PROBLEM DESCRIPTION: Reproduce every record below exactly as written, leaving out any pictures.

GIVEN ENTRIES:
•••••

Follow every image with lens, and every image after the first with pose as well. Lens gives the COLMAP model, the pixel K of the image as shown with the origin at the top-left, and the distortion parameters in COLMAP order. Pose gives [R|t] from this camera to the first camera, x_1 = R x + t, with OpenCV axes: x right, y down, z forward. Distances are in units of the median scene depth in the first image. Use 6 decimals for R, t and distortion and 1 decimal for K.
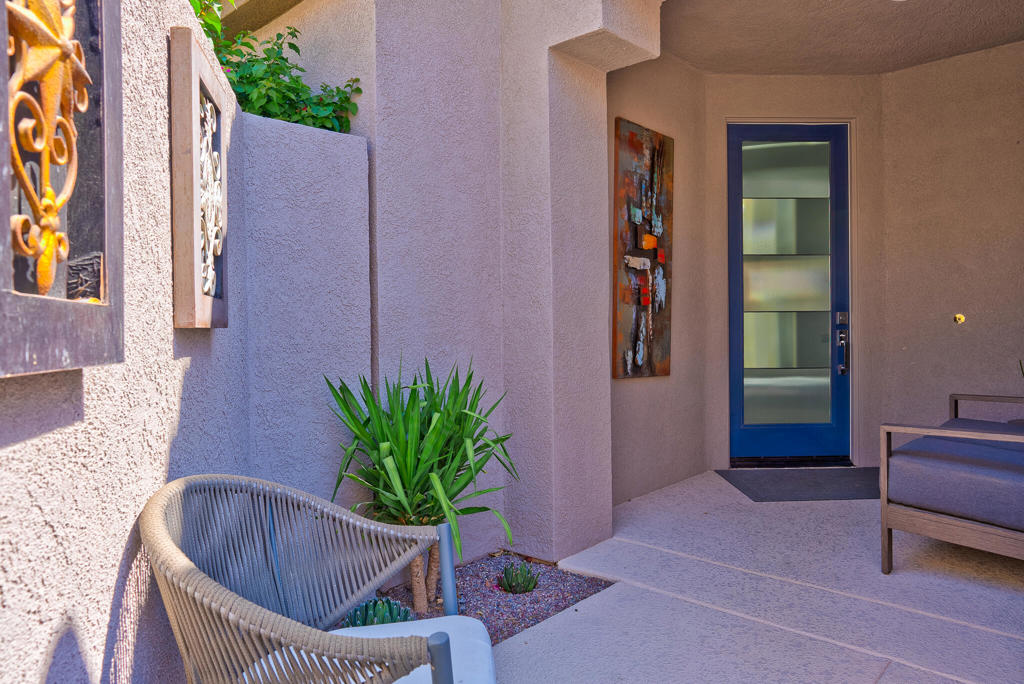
lens RADIAL K [[688.6, 0, 513.5], [0, 688.6, 336.3], [0, 0, 1]] dist [-0.037314, 0.050027]
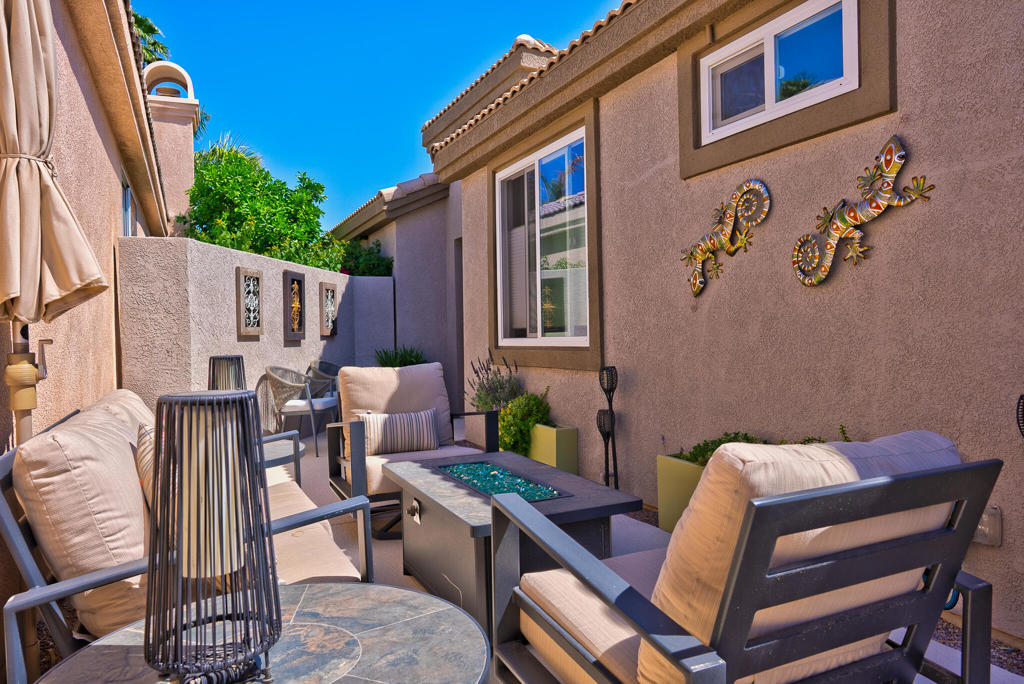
lens RADIAL K [[688.6, 0, 513.5], [0, 688.6, 336.3], [0, 0, 1]] dist [-0.037314, 0.050027]
pose [[0.925988, -0.003162, -0.377539, 2.077347], [-0.000474, 0.999954, -0.009538, 0.032535], [0.377552, 0.009011, 0.925944, -2.428123]]
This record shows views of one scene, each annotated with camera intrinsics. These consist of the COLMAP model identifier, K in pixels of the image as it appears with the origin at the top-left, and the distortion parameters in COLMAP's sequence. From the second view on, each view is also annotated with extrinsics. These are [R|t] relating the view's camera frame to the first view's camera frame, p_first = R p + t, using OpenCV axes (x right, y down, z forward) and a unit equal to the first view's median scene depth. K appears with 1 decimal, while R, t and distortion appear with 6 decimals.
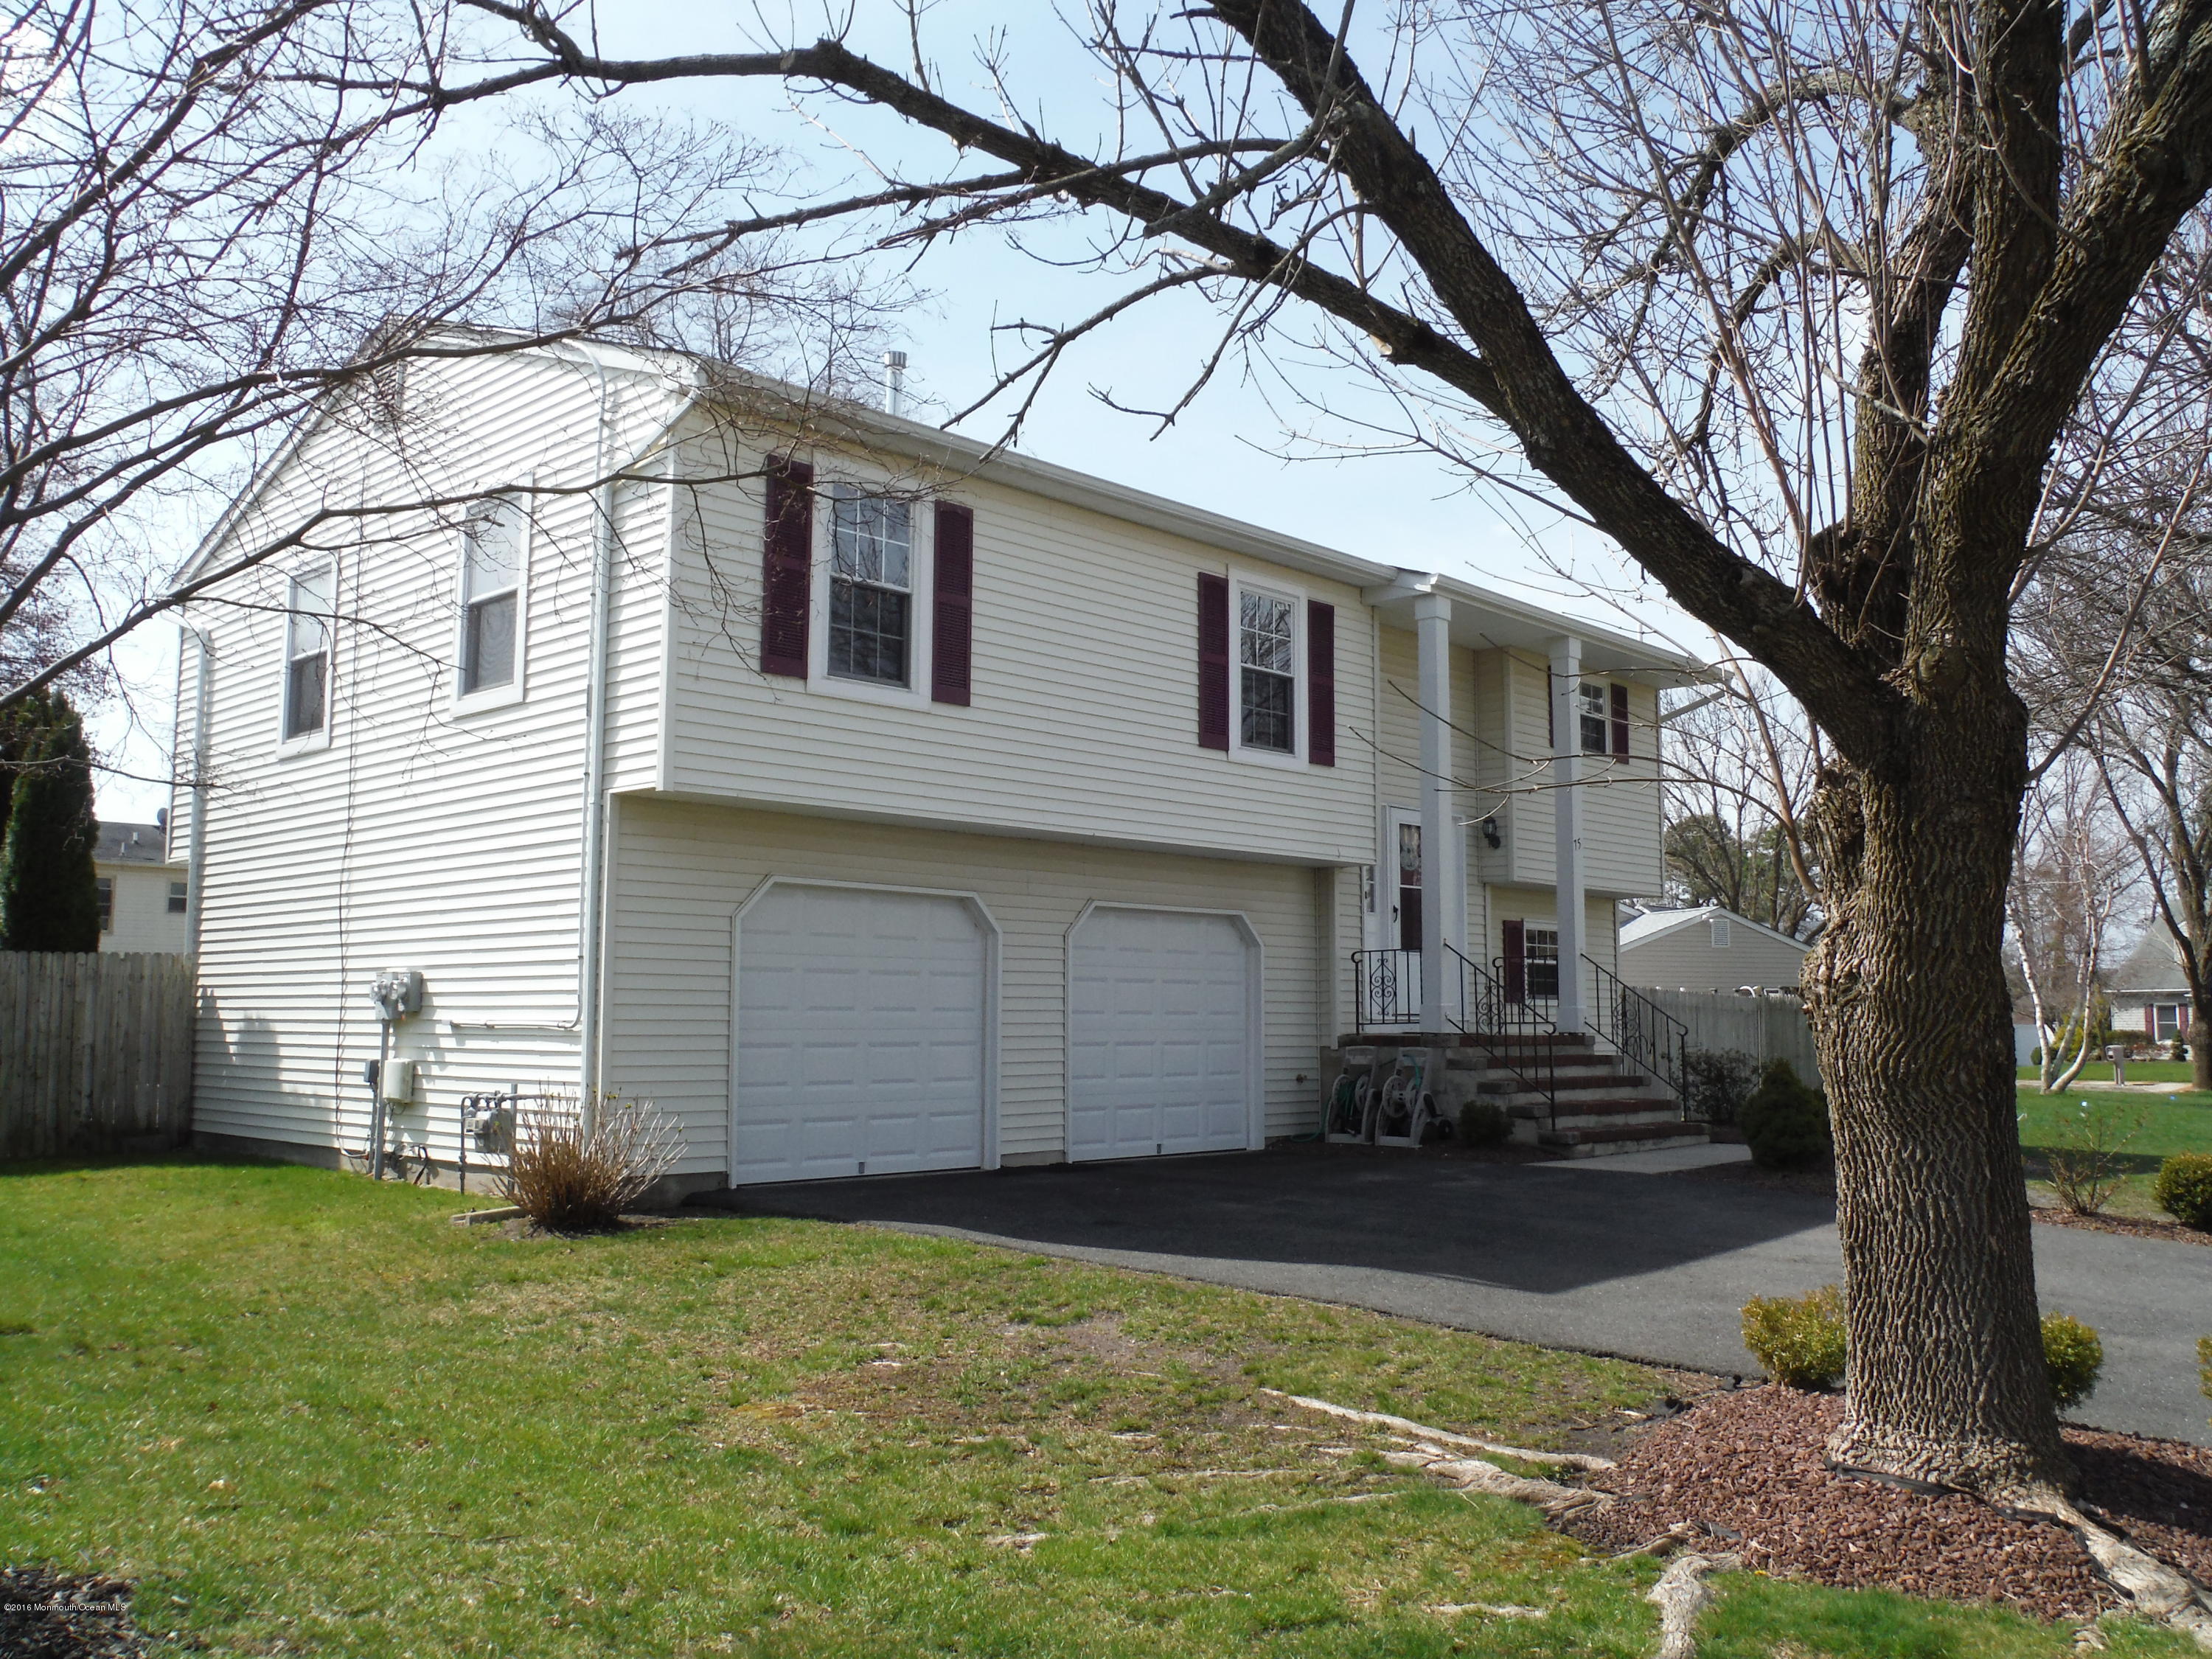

•••••

EXERCISE RESPONSE:
Follow every image with lens, and every image after the first with pose as well. Lens gives the COLMAP model, the pixel K of the image as shown with the origin at the top-left, and the distortion parameters in COLMAP order. Pose gives [R|t] from this camera to the first camera, x_1 = R x + t, with OpenCV axes: x right, y down, z forward. Distances are in units of the median scene depth in the first image. Use 6 decimals for R, t and distortion and 1 decimal for K.
lens RADIAL K [[688.6, 0, 513.5], [0, 688.6, 336.3], [0, 0, 1]] dist [-0.037314, 0.050027]
lens RADIAL K [[688.6, 0, 513.5], [0, 688.6, 336.3], [0, 0, 1]] dist [-0.037314, 0.050027]
pose [[0.925988, -0.003162, -0.377539, 2.077347], [-0.000474, 0.999954, -0.009538, 0.032535], [0.377552, 0.009011, 0.925944, -2.428123]]
This record shows views of one scene, each annotated with camera intrinsics. These consist of the COLMAP model identifier, K in pixels of the image as it appears with the origin at the top-left, and the distortion parameters in COLMAP's sequence. From the second view on, each view is also annotated with extrinsics. These are [R|t] relating the view's camera frame to the first view's camera frame, p_first = R p + t, using OpenCV axes (x right, y down, z forward) and a unit equal to the first view's median scene depth. K appears with 1 decimal, while R, t and distortion appear with 6 decimals.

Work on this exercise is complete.